PROBLEM DETAILS >>
Copy the text read from each of the records below, replacing "Certified" with "Approved" wherever it occurs and leaving everything else unchanged. Leave the pictures out of your answer.

Segment Open

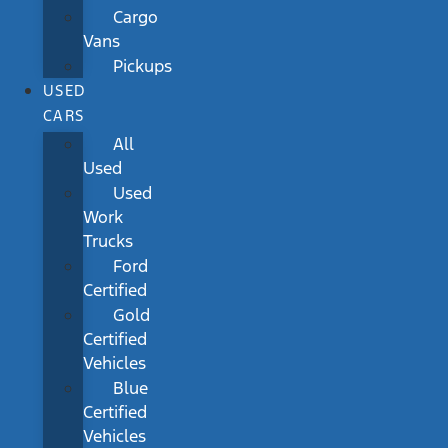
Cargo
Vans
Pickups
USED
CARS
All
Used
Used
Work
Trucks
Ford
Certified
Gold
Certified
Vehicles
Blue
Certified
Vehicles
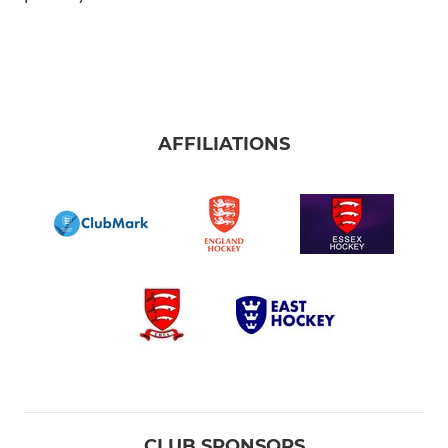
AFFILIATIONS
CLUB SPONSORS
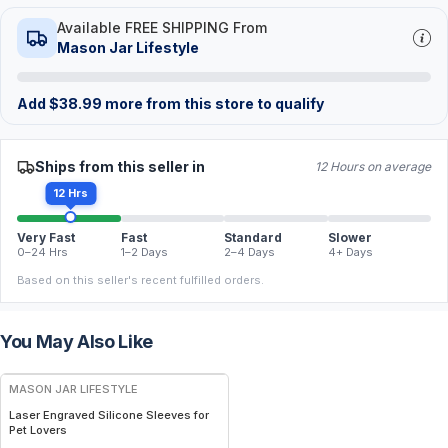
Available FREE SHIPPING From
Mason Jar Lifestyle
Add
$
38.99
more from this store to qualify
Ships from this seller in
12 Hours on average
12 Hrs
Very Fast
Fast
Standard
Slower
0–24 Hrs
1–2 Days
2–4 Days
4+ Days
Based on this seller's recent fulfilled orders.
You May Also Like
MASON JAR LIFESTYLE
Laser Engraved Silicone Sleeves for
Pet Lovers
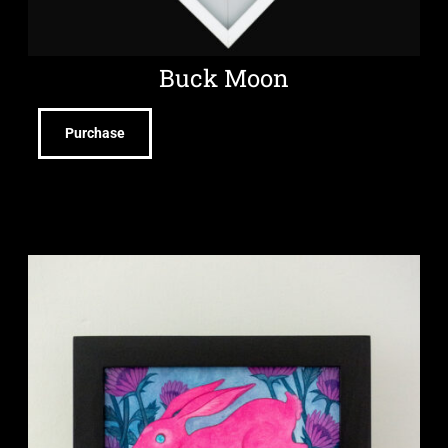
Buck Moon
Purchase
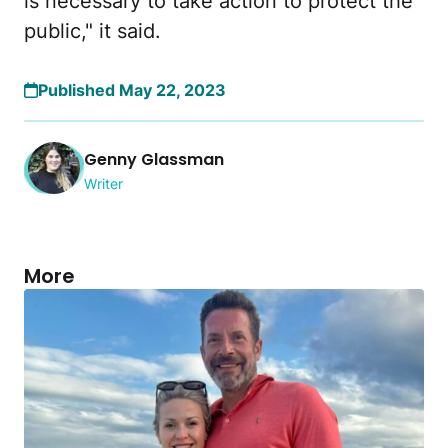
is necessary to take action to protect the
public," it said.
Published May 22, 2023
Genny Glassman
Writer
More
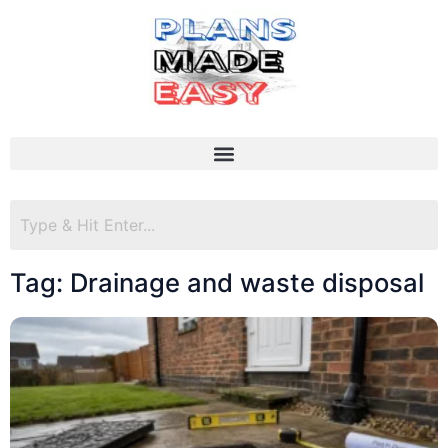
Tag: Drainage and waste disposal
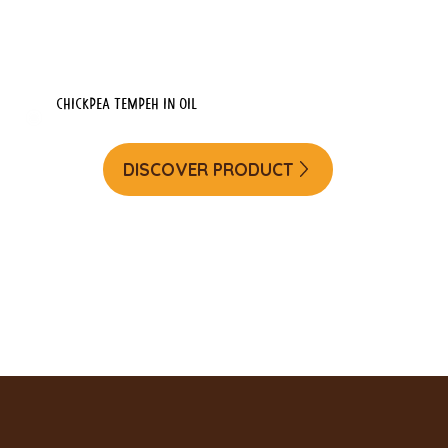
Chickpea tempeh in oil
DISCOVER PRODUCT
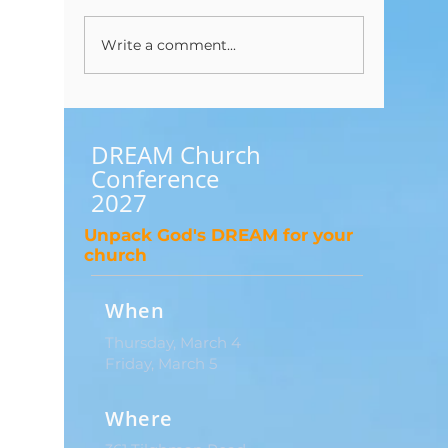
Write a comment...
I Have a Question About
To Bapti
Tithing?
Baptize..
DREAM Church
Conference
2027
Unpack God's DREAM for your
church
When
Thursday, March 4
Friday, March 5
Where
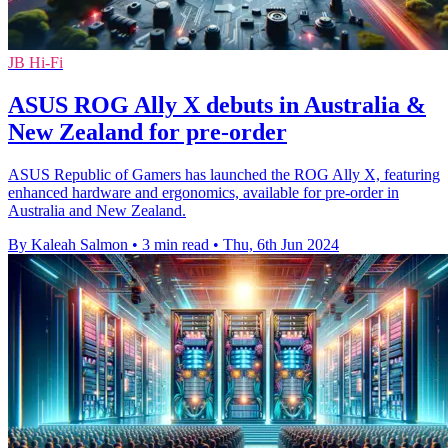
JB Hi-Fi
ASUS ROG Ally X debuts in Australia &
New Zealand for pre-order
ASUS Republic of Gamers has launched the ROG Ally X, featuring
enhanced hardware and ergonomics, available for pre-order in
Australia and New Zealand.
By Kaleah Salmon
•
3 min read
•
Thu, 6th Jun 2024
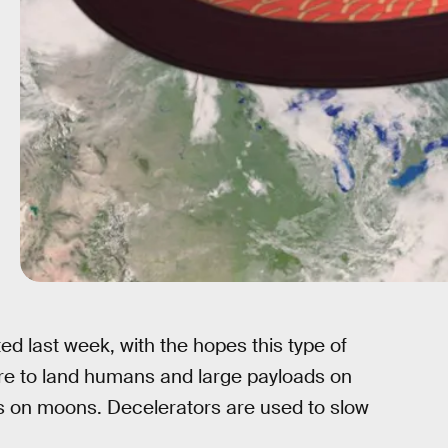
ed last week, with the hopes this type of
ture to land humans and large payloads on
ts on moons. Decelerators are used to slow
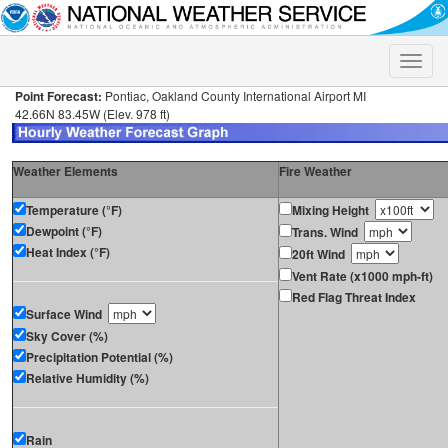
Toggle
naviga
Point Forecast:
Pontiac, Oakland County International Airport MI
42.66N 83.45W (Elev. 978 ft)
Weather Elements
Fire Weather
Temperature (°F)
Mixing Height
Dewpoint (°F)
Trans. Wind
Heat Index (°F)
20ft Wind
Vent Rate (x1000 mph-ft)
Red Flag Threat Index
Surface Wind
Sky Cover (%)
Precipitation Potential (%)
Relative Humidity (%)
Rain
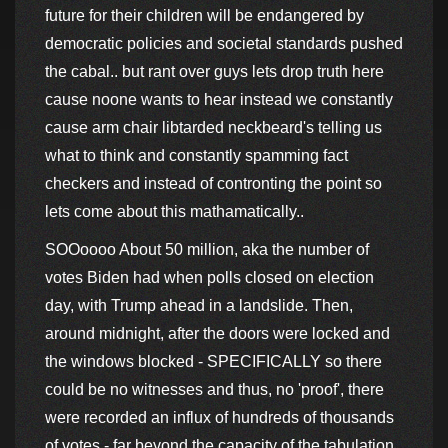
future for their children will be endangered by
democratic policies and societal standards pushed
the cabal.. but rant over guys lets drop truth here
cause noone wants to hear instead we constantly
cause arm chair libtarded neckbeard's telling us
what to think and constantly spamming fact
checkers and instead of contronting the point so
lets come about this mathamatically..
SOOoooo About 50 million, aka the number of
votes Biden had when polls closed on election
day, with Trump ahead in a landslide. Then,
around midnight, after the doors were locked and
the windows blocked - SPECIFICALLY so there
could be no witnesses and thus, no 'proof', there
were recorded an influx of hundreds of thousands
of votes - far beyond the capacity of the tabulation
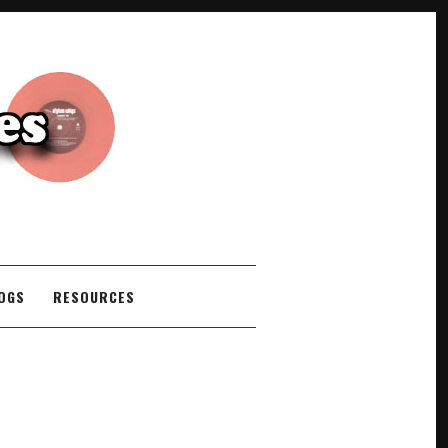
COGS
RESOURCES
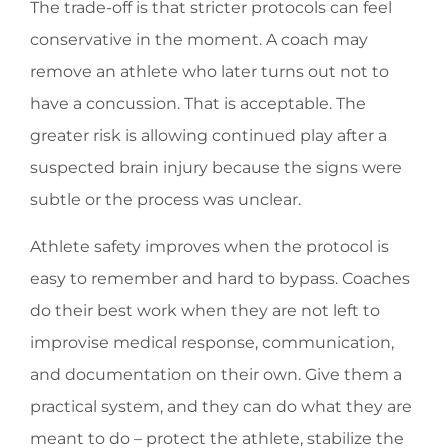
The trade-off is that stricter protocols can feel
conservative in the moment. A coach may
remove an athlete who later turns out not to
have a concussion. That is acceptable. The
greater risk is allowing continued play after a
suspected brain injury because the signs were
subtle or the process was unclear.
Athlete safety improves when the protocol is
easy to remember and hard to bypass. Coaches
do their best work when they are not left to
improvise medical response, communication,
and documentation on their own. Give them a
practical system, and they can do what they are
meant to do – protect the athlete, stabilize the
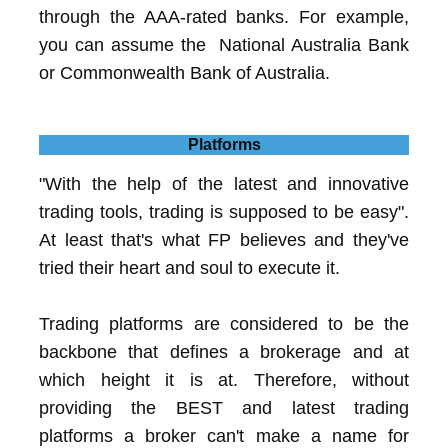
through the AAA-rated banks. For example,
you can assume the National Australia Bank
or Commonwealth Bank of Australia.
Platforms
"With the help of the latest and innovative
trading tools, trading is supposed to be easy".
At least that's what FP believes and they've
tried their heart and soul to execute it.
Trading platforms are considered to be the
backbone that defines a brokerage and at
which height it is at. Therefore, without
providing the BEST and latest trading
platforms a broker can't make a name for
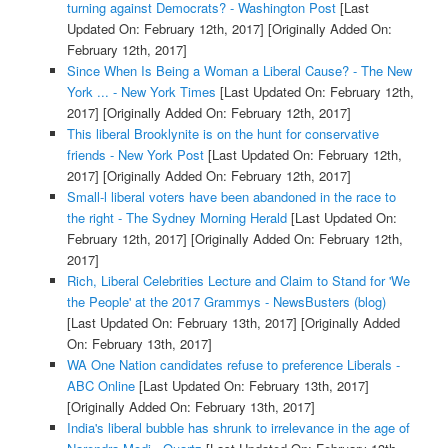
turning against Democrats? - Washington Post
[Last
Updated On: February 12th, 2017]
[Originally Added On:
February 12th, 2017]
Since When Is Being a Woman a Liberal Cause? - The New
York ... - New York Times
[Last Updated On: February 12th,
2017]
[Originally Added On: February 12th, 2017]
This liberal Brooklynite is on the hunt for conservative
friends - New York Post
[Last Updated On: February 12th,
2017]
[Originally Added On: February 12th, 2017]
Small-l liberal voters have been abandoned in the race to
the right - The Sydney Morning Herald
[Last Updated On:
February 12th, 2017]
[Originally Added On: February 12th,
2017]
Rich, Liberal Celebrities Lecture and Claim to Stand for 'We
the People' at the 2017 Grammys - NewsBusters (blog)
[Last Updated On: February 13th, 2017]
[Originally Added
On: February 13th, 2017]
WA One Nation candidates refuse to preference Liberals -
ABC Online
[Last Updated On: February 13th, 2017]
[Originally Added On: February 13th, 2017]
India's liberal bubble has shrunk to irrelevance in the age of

Segment Closed

ANSWER TO THIS TASK >>
Cargo
Vans
Pickups
USED
CARS
All
Used
Used
Work
Trucks
Ford
Approved
Gold
Approved
Vehicles
Blue
Approved
Vehicles
AFFILIATIONS
CLUB SPONSORS
Available FREE SHIPPING From
Mason Jar Lifestyle
Add
$
38.99
more from this store to qualify
Ships from this seller in
12 Hours on average
12 Hrs
Very Fast
Fast
Standard
Slower
0–24 Hrs
1–2 Days
2–4 Days
4+ Days
Based on this seller's recent fulfilled orders.
You May Also Like
MASON JAR LIFESTYLE
Laser Engraved Silicone Sleeves for
Pet Lovers
Buck Moon
Purchase
is necessary to take action to protect the
public," it said.
Published May 22, 2023
Genny Glassman
Writer
More
Tag: Drainage and waste disposal
Chickpea tempeh in oil
DISCOVER PRODUCT
Write a comment...
I Have a Question About
To Bapti
Tithing?
Baptize..
DREAM Church
Conference
2027
Unpack God's DREAM for your
church
When
Thursday, March 4
Friday, March 5
Where
JB Hi-Fi
ASUS ROG Ally X debuts in Australia &
New Zealand for pre-order
ASUS Republic of Gamers has launched the ROG Ally X, featuring
enhanced hardware and ergonomics, available for pre-order in
Australia and New Zealand.
By Kaleah Salmon
•
3 min read
•
Thu, 6th Jun 2024
ed last week, with the hopes this type of
ture to land humans and large payloads on
ts on moons. Decelerators are used to slow
Toggle
naviga
Point Forecast:
Pontiac, Oakland County International Airport MI
42.66N 83.45W (Elev. 978 ft)
Weather Elements
Fire Weather
Temperature (°F)
Mixing Height
Dewpoint (°F)
Trans. Wind
Heat Index (°F)
20ft Wind
Vent Rate (x1000 mph-ft)
Red Flag Threat Index
Surface Wind
Sky Cover (%)
Precipitation Potential (%)
Relative Humidity (%)
Rain
future for their children will be endangered by
democratic policies and societal standards pushed
the cabal.. but rant over guys lets drop truth here
cause noone wants to hear instead we constantly
cause arm chair libtarded neckbeard's telling us
what to think and constantly spamming fact
checkers and instead of contronting the point so
lets come about this mathamatically..
SOOoooo About 50 million, aka the number of
votes Biden had when polls closed on election
day, with Trump ahead in a landslide. Then,
around midnight, after the doors were locked and
the windows blocked - SPECIFICALLY so there
could be no witnesses and thus, no 'proof', there
were recorded an influx of hundreds of thousands
of votes - far beyond the capacity of the tabulation
COGS
RESOURCES
The trade-off is that stricter protocols can feel
conservative in the moment. A coach may
remove an athlete who later turns out not to
have a concussion. That is acceptable. The
greater risk is allowing continued play after a
suspected brain injury because the signs were
subtle or the process was unclear.
Athlete safety improves when the protocol is
easy to remember and hard to bypass. Coaches
do their best work when they are not left to
improvise medical response, communication,
and documentation on their own. Give them a
practical system, and they can do what they are
meant to do – protect the athlete, stabilize the
through the AAA-rated banks. For example,
you can assume the National Australia Bank
or Commonwealth Bank of Australia.
Platforms
"With the help of the latest and innovative
trading tools, trading is supposed to be easy".
At least that's what FP believes and they've
tried their heart and soul to execute it.
Trading platforms are considered to be the
backbone that defines a brokerage and at
which height it is at. Therefore, without
providing the BEST and latest trading
platforms a broker can't make a name for
turning against Democrats? - Washington Post
[Last
Updated On: February 12th, 2017]
[Originally Added On:
February 12th, 2017]
Since When Is Being a Woman a Liberal Cause? - The New
York ... - New York Times
[Last Updated On: February 12th,
2017]
[Originally Added On: February 12th, 2017]
This liberal Brooklynite is on the hunt for conservative
friends - New York Post
[Last Updated On: February 12th,
2017]
[Originally Added On: February 12th, 2017]
Small-l liberal voters have been abandoned in the race to
the right - The Sydney Morning Herald
[Last Updated On:
February 12th, 2017]
[Originally Added On: February 12th,
2017]
Rich, Liberal Celebrities Lecture and Claim to Stand for 'We
the People' at the 2017 Grammys - NewsBusters (blog)
[Last Updated On: February 13th, 2017]
[Originally Added
On: February 13th, 2017]
WA One Nation candidates refuse to preference Liberals -
ABC Online
[Last Updated On: February 13th, 2017]
[Originally Added On: February 13th, 2017]
India's liberal bubble has shrunk to irrelevance in the age of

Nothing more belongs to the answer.